Quoted text ->

>>>>>

Proselytism

Document converter, text and image extractor using OpenOffice headless server (JOD or PYOD converter), pdf_tools and net_pbm

Handled formats for document conversion : odt, doc, rtf, sxw, docx, txt, html, htm, wps, pdf

Note

This gem has been originally written as a RoR 3.2 engine running on Ruby 1.8.7.

It is framework agnostic and has been tested on Ubuntu and MacOSX.

Installation

Install the required external librairies :

# aptitude install netpbm
# aptitude install xpdf
# aptitude install libreoffice

Add this line to your application's Gemfile:

gem 'proselytism'

Note : for ruby 1.9 use the branch 1.9

gem 'proselytism', :git => "git://github.com/itkin/proselytism.git", :branch => "1.9"

And then execute:

$ bundle

Configuration

  • With a YAML config file:
  rails g proselytism:config

As a Rails engine, Proselytism automatically load /config/proselytism.yml (if the file exists) and set its config params depending on the current rails env.

  • With an initializer (optional for Rails App) :

You can override the configuration file params by adding a custom initializer to /config/initializers . By default Proselytism will log in a separate log file, if you want to use the rails logger

  #/config/initializers/proselytism.rb
  Proselytism.config do |config|
    config.logger = Rails.logger
  end

To generate a full config initializer:

  rails g proselytism:initializer

Usage

Proselytism.convert source_file_path, :to => :pdf do |converted_file_path|

end
Proselytism.extract_text source_file_path do |extracted_text|

end
Proselytism.extract_images source_file_path do |image_files_paths|

end

Proselytism creates its converted files in temporary folders.

  • If you pass a block to the method above the folders are automatically deleted after the block is yield, so use or copy the file content within the block
  • If you don't pass a block, the mentioned folder and its content remains permanently, so don't forget to safely remove it yourself
pdf_file_path = Proselytism.convert source_file_path, :to => :pdf
#my code
FileUtils.remove_entry_secure File.dirname(pdf_file_path)

<<<<<

Information provided ->
>>>>>

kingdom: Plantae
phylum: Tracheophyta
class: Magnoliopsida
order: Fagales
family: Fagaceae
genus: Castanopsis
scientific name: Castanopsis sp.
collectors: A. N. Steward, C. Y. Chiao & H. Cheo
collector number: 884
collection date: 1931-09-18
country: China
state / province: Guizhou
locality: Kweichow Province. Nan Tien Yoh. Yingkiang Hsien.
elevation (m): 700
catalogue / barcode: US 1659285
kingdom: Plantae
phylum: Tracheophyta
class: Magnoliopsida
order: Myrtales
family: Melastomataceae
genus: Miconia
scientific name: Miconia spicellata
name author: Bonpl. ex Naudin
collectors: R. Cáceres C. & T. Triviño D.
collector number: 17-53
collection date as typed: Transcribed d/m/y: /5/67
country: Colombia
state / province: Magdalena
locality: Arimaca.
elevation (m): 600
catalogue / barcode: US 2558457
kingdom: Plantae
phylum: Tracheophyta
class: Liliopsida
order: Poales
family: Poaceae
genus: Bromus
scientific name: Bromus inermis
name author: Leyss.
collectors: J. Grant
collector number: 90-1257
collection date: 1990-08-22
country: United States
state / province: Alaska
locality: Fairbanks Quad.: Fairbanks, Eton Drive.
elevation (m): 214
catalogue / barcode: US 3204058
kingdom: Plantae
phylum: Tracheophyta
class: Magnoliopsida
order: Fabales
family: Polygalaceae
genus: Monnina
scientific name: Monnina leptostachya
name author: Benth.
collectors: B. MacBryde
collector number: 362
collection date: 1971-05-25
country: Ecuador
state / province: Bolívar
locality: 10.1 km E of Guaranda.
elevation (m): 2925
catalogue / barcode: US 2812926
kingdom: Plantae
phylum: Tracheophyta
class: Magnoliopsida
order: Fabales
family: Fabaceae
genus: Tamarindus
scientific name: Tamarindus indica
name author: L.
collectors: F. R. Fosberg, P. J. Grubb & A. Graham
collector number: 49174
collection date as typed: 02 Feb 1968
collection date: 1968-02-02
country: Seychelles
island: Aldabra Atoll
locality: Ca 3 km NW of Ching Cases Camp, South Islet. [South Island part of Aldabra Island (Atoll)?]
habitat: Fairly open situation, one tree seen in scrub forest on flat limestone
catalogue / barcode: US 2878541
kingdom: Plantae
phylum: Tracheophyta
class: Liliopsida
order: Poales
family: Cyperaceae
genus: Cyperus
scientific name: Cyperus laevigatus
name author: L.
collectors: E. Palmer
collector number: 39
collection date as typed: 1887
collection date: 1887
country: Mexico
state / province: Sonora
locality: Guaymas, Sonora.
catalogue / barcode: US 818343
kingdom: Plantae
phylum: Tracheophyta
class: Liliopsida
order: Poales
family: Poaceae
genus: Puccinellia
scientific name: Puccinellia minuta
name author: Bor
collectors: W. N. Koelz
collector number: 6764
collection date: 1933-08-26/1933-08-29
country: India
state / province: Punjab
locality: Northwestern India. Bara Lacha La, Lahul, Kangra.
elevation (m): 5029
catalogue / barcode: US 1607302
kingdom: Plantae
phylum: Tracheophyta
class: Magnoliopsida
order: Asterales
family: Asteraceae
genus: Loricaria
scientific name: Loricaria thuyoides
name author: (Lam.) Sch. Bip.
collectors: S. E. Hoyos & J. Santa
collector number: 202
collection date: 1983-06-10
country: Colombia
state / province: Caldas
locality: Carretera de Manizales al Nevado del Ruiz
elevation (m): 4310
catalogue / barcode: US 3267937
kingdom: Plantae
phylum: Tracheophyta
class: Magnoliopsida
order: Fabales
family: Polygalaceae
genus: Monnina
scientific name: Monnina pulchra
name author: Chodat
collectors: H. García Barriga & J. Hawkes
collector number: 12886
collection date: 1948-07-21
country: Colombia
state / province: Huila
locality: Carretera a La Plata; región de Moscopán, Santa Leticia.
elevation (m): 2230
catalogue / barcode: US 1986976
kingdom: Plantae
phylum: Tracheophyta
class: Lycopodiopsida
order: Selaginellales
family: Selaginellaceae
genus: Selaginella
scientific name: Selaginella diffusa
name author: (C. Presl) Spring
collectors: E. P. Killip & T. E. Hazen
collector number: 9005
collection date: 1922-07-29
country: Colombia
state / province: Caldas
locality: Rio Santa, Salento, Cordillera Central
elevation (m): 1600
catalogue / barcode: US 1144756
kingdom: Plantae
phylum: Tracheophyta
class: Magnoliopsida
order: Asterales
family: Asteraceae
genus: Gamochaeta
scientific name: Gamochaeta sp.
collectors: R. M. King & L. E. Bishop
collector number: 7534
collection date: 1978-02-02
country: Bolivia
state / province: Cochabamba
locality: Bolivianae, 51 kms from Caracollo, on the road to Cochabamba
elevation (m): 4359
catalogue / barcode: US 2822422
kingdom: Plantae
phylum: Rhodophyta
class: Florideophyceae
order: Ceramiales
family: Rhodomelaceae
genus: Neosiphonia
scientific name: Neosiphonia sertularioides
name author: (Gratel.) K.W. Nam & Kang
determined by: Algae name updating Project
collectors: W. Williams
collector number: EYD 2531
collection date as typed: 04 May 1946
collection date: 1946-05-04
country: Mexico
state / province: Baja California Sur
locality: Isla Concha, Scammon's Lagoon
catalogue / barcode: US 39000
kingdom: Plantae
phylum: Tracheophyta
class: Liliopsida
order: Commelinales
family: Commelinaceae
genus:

<<<<<

Exercise requirements -> List every package that the Proselytism page's installation steps install with aptitude. The records have nothing to do with the Proselytism page.

Solution to this exercise -> netpbm, xpdf, libreoffice